In what feels like a valedictory collection, Dillard has selected, rearranged and in some cases retitled and revised 22 of the best essays she’s written over the last 40 years, curating what amounts to a retrospective exhibit of her own career ... The Abundance is crepuscular. Darkness keeps falling across the page. Readers seeking pretty glimpses of heaven on earth will find little comfort here. Humor, yes. And a fair portion of the beautiful and the sublime. A great deal of the sublime. But little comfort.
Included here are eight short, less demanding pieces taken from her 1987 memoir An American Childhood, offering pointers to Dillard’s evolution as a writer. They suffer slightly through being juxtaposed with her more rapturous material, but even here there are masterful moments, hand-brake turn transitions, and she rattles out revelations in stories so elegant and compact they could be prose poems ... Dillard is triumphantly awake, and these essays are magnificent and dramatic, illuminating and inspirational. Read them; they brim with abundance.
The Abundance's subtitle, Narrative Essays Old and New, got me all excited — new essays from Annie Dillard! Alas, the subtitle is a cruel lie. There are no new essays here — nothing previously unpublished, and the most recent essay appeared in Harper's Magazine 14 years ago ... But what is here is a distillation of a strange, powerful sensibility, unique in contemporary American letters.
...for all Dillard’s brilliance as a nature writer, nature isn’t finally her subject. She situates herself on territory like Thoreau’s but faces toward a very different compass point ... The Abundance, a collage of existing material, is, by definition, nothing new. One hopes it heralds a return. One fears it is a valedictory.
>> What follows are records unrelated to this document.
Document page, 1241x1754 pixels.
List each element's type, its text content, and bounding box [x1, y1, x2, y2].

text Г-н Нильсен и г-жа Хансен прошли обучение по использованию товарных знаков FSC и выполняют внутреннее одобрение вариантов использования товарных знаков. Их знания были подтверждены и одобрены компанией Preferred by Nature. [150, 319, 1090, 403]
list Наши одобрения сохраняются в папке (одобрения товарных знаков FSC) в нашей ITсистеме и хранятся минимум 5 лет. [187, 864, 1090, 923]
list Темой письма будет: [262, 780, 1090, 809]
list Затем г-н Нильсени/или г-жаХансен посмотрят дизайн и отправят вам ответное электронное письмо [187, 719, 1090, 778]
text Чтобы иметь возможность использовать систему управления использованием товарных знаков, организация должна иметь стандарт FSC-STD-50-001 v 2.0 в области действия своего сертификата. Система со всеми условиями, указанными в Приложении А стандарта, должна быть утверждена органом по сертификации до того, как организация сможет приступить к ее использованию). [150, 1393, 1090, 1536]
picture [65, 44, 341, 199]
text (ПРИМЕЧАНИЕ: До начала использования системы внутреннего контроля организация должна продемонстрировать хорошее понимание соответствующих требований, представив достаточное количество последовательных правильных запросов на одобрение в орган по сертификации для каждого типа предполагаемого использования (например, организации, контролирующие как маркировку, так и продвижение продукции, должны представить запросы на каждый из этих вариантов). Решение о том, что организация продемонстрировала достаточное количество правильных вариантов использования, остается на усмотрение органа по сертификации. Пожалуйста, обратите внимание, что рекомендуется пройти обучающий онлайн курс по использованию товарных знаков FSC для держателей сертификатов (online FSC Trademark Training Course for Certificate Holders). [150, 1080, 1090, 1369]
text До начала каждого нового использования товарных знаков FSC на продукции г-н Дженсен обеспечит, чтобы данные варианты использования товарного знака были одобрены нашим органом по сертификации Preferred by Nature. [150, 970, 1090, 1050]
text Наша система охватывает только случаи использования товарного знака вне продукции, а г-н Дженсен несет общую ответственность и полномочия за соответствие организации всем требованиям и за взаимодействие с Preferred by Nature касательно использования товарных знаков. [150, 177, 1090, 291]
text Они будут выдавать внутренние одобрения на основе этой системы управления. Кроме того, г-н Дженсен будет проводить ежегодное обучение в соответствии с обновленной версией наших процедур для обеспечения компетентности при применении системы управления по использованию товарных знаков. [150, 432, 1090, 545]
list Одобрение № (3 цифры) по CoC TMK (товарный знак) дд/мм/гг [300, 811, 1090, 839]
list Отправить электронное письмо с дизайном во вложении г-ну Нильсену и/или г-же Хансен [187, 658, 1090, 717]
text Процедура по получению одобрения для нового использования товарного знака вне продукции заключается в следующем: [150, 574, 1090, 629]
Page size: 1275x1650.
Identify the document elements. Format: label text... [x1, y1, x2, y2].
Cynically, the book could be seen as an attempt on the publisher’s part to squeeze some sales out of Dillard’s literary reputation. But it could also be read more generously: as a welcome occasion to discern the themes common to her work over time and to take stock of her legacy.
With stirring language and powerful intellect, Dillard shows us what it means to be alive, to feel 'the planet buck under you — rear, kick, and try to throw you — while you hang on to the ring.' Relish the ride, for time is 'pounding at you, time.'
Annie Dillard is not a simple read. It seems that way at first. She will spell things out for you, but then you've got to assemble the parts ... Dillard works well being read out loud. It's like music, and the melody appears in little bursts. The reader hears the song as a whole as almost only an echo.
What a gift Annie Dillard’s The Abundance is. Over her 40-year career, Dillard has proven herself one of America’s most accomplished stylists and one of its most mesmerizing sensibilities. Her natural descriptions equal those of Thoreau, and her soul is as theological as Marilynne Robinson’s.